### TASK TO COMPLETE
Go to the line holding "Meer-Schwarzes Meer mit" in the entries below and write out exactly every line down to and including the line holding "Transport- und Logistiksek".

(Stored data entries)
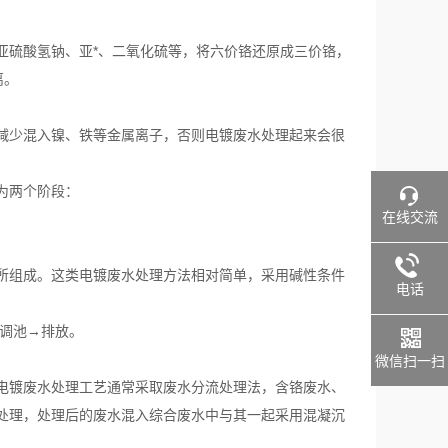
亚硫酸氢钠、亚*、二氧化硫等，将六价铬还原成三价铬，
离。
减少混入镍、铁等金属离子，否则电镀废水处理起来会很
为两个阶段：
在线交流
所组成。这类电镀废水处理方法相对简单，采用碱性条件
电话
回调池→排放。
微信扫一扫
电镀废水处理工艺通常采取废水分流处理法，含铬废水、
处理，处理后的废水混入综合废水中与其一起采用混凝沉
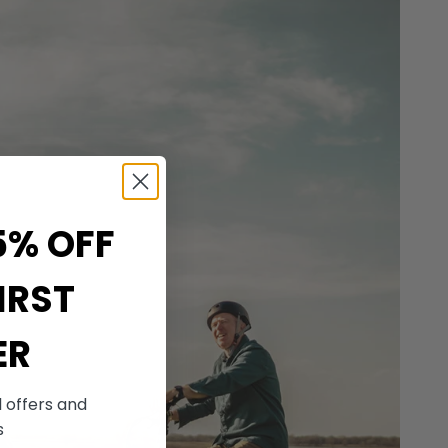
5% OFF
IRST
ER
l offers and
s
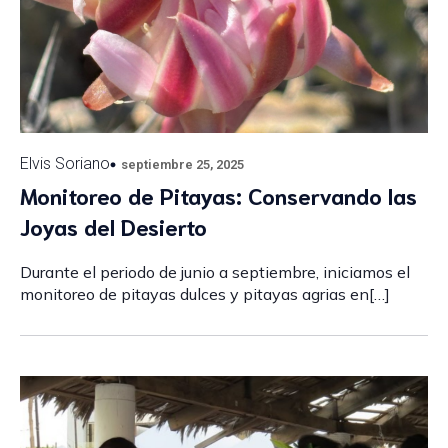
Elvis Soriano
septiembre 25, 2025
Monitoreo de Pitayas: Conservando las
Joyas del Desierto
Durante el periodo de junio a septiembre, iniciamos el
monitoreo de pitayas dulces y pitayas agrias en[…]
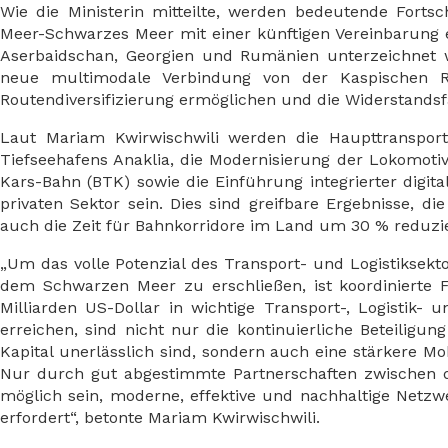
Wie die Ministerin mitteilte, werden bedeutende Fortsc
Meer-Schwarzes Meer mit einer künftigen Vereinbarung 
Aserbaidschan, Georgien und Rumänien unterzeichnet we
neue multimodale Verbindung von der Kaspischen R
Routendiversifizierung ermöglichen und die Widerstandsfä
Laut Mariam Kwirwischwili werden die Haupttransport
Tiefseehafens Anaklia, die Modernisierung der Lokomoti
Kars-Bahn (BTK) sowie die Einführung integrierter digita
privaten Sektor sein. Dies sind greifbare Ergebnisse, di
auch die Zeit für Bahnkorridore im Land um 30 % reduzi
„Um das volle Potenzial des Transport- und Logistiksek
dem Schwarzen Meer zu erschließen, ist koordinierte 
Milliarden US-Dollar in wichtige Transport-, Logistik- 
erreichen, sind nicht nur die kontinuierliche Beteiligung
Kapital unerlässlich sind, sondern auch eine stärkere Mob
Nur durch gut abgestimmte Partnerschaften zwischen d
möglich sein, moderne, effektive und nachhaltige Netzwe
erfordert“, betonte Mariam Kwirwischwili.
---
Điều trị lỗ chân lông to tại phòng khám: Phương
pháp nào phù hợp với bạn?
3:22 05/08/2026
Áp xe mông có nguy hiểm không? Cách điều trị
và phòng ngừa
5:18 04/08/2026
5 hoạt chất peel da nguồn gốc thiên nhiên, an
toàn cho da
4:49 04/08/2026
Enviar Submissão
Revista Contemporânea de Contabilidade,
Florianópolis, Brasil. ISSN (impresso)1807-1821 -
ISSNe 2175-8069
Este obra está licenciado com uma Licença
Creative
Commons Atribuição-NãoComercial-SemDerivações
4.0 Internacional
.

### SOLUTION TO THIS EXERCISE
Meer-Schwarzes Meer mit einer künftigen Vereinbarung 
Aserbaidschan, Georgien und Rumänien unterzeichnet we
neue multimodale Verbindung von der Kaspischen R
Routendiversifizierung ermöglichen und die Widerstandsfä
Laut Mariam Kwirwischwili werden die Haupttransport
Tiefseehafens Anaklia, die Modernisierung der Lokomoti
Kars-Bahn (BTK) sowie die Einführung integrierter digita
privaten Sektor sein. Dies sind greifbare Ergebnisse, di
auch die Zeit für Bahnkorridore im Land um 30 % reduzi
„Um das volle Potenzial des Transport- und Logistiksek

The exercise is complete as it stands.